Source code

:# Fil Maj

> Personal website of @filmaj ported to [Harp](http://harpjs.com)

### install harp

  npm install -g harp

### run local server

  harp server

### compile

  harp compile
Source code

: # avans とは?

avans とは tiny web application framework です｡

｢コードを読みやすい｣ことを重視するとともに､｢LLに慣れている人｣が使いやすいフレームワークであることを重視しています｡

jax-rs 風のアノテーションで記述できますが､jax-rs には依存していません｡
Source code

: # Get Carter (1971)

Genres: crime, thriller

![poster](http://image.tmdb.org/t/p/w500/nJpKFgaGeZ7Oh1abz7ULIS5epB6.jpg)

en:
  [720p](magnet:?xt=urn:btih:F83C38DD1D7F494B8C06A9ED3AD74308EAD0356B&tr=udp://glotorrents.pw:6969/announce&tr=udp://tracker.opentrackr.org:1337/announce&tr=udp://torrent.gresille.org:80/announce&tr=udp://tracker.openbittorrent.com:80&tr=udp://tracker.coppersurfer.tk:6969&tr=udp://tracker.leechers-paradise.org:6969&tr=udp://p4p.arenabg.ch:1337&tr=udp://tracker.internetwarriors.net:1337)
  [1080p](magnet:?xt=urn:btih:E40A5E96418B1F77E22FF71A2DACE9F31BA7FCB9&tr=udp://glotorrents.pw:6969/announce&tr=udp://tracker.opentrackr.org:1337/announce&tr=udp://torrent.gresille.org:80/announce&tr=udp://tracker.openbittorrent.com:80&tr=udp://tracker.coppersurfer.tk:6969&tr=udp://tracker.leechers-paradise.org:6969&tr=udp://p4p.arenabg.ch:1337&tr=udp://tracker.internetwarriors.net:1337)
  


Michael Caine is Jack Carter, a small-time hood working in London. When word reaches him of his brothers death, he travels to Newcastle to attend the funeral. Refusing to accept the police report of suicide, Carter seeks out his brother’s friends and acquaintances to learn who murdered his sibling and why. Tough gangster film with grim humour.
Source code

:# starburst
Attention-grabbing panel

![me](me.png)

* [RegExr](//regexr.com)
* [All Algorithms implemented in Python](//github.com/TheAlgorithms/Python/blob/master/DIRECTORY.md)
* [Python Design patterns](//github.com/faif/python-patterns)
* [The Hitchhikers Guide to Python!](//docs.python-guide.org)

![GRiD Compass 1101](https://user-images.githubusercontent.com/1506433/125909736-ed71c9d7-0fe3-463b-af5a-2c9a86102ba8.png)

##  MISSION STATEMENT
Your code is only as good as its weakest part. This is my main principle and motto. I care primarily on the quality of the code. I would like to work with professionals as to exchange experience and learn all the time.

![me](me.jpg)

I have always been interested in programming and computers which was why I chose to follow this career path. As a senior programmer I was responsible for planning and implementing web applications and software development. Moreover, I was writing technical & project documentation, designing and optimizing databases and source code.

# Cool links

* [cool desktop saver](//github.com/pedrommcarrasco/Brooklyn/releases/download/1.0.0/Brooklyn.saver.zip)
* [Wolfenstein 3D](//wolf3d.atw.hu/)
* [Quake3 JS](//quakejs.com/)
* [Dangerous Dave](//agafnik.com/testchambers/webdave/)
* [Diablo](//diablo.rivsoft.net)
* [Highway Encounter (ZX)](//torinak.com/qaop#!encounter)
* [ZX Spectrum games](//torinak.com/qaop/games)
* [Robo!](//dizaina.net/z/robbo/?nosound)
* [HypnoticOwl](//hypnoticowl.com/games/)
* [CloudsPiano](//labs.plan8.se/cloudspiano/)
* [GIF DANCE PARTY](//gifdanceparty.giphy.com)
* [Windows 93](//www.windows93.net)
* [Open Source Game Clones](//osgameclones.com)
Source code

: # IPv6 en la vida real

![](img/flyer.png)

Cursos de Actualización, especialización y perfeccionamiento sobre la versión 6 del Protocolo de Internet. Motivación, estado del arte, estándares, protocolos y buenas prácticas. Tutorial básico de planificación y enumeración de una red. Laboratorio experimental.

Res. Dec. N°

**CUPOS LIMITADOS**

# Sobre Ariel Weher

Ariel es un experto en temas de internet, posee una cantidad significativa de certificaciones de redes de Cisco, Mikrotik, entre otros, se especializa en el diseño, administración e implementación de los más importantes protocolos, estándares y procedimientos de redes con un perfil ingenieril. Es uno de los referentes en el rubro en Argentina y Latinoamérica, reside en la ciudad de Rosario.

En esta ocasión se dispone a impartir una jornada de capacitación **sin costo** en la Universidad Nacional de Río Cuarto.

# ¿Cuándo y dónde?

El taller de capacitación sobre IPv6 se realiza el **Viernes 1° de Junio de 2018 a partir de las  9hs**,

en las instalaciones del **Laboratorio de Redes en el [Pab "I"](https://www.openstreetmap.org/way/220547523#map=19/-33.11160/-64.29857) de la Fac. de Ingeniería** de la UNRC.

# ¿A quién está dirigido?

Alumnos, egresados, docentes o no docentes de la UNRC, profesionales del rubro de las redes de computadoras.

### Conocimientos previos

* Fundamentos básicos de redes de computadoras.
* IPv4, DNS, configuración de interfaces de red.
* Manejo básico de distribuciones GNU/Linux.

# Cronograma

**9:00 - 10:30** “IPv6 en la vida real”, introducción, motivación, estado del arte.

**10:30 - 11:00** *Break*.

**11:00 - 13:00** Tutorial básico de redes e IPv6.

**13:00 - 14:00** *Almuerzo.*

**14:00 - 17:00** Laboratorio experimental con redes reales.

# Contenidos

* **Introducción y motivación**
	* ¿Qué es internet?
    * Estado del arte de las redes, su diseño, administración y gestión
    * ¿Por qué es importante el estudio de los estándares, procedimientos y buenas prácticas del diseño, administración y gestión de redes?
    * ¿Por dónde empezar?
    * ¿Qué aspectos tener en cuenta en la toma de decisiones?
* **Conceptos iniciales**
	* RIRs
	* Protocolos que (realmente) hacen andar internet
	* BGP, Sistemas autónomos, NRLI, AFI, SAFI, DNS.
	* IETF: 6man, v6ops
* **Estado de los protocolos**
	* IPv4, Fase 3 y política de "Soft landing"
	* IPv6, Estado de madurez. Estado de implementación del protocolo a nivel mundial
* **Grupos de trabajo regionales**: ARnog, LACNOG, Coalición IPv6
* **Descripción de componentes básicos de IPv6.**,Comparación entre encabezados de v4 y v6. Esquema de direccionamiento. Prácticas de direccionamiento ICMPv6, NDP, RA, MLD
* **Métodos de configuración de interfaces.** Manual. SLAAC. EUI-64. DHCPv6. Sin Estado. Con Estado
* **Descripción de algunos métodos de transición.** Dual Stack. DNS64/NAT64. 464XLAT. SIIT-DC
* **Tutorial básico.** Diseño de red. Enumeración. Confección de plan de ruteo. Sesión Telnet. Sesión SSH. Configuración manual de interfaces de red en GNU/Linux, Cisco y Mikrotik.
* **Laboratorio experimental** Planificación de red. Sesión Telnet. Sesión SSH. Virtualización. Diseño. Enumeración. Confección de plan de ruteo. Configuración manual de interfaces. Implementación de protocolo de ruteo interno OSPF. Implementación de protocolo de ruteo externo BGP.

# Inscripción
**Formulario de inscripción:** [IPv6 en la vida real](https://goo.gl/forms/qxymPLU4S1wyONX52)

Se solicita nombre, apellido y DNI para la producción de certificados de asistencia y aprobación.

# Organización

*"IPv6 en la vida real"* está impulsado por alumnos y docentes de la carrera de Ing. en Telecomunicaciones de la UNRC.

* * *

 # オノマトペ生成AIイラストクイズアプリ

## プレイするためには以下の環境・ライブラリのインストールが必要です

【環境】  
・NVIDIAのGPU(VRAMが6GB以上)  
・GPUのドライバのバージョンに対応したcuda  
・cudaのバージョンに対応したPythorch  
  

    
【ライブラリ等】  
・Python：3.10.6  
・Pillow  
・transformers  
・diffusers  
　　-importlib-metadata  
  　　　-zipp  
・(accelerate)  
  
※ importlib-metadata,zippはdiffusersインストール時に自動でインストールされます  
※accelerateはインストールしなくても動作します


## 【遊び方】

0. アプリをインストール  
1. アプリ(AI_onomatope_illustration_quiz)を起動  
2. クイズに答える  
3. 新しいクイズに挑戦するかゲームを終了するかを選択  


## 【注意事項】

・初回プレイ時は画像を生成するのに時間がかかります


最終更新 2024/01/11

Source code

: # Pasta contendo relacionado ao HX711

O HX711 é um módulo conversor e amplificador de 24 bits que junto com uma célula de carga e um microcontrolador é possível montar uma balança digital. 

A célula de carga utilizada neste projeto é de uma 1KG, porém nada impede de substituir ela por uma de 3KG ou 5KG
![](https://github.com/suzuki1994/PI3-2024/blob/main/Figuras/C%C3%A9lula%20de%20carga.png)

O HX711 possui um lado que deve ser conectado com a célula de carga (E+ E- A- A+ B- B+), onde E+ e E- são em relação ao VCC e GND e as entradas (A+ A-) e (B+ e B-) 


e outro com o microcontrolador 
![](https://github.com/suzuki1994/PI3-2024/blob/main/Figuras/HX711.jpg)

• **WORK ORDER**: Rewrite the lines from the one containing "Alumnos, egresados, docentes" down through the one containing "con redes reales.", changing "Almuerzo" to "Comida" and leaving everything else unchanged.

• **OUTPUT**:
Alumnos, egresados, docentes o no docentes de la UNRC, profesionales del rubro de las redes de computadoras.

### Conocimientos previos

* Fundamentos básicos de redes de computadoras.
* IPv4, DNS, configuración de interfaces de red.
* Manejo básico de distribuciones GNU/Linux.

# Cronograma

**9:00 - 10:30** “IPv6 en la vida real”, introducción, motivación, estado del arte.

**10:30 - 11:00** *Break*.

**11:00 - 13:00** Tutorial básico de redes e IPv6.

**13:00 - 14:00** *Comida.*

**14:00 - 17:00** Laboratorio experimental con redes reales.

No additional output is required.